Delayed mail and letters land driver in car trouble
Perry Chow, who has diabetes, stands beside the pickup truck he wasn’t allowed to drive for five weeks while his licence was suspended. (Ella Matte/News Staff)

A Saanich driver with diabetes had his licence suspended for five weeks after an organization failed to notify the insurance carrier that his medical records had not been received.

Perry Chow lives out his retired days in Royal Oak. What the retiree didn’t expect was his blood sugar levels to drop substantially in June 2023. To check on his levels, Chow was going to the doctor’s to get blood tests done every two weeks.

Chow tested his blood sugar levels three times a day, continued to go to the hospital for his regular blood work, and sent each of the results to the doctor. Weeks later, Chow’s blood sugar results were returning to their normal levels.

A letter that was dated and supposed to arrive on July 25 was sent to Chow, informing him that he must submit his medical reports to RoadSafetyBC within 30 days of the date of the letter or his licence would be cancelled. Chow did not receive that letter until Oct. 13, passing his 30-day notice. Chow was informed his licence had been suspended when he was sent a letter on Sept. 28 that was dated and supposed to arrive on Sept. 14.

“Definitely a big lack of communication,” said an upset Chow.

Shortly after receiving the bad news on Sept. 28, Chow sent his medical records to the wrong fax number again without being informed.

On Oct. 13, when he received the letter that was supposed to come on July 25, Chow finally received the correct fax number that was supposed to let him fast-track the faxing process to meet his medical records deadline in time. The retiree’s licence had been suspended for five weeks until his licence was reinstated on Oct. 25.

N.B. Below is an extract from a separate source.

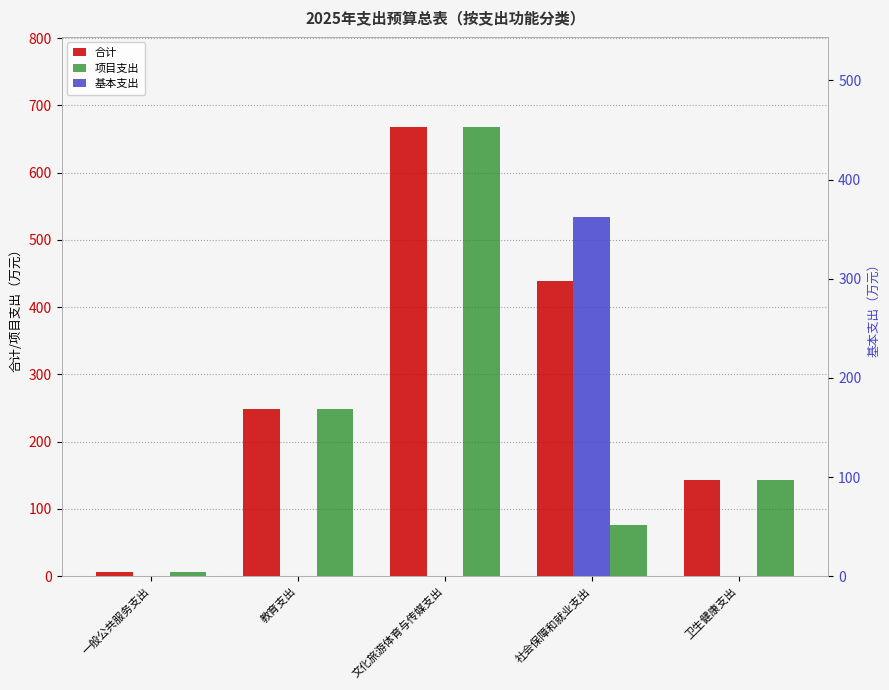

Is the value of 基本支出 at 卫生健康支出 greater than the value of 合计 at 教育支出?

No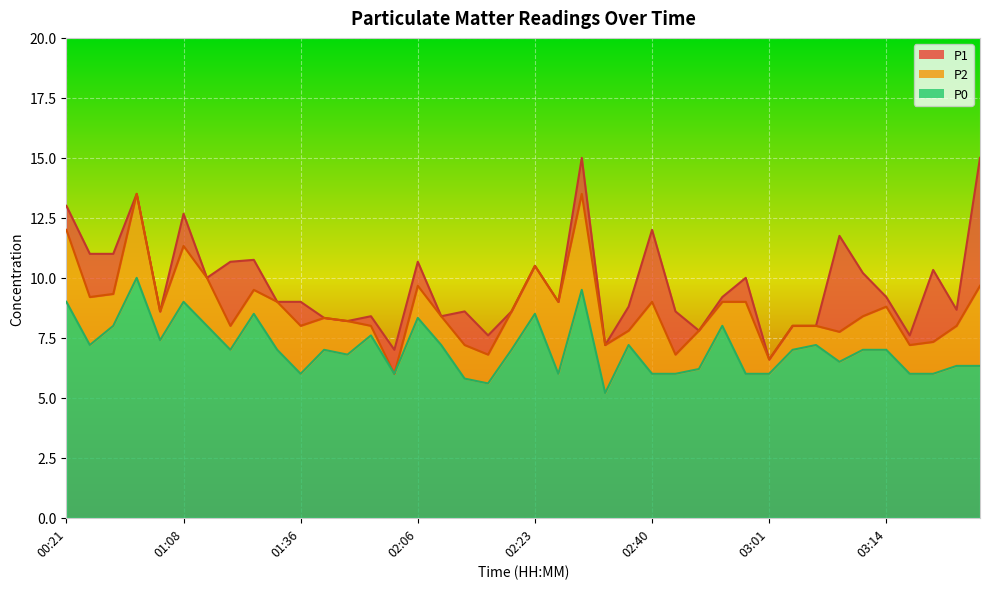

The value of P0 at 01:39 is 7.0. True or false?

True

The Ministry of Public Safety and Solicitor General previously told Black Press Media in a detailed statement about this issue that it “cannot respond to the specifics of any individual’s file due to privacy considerations.” Although the ministry was unable to respond to specific cases, they provided a statement addressing cases generally.

“Driver Medical Fitness files are triaged by the program based first on medical urgency and then reviewed in the date order they are received. As drivers have a wide range of medical conditions, it is difficult to estimate timeframes for reviews, due to the unique nature of each file,” stated the ministry. “RoadSafetyBC recognizes that current delays in processing times are frustrating for people and is currently engaged in a transformation project that will digitize and transform Driver Medical Fitness to increase the efficiency of the program. We are also looking at ways to ensure increasing volumes can be managed while meeting service standards. The project aims to reduce processing times and backlogs, improve customer service and communication, and improve tracking and reporting of data through automated information collection methods.”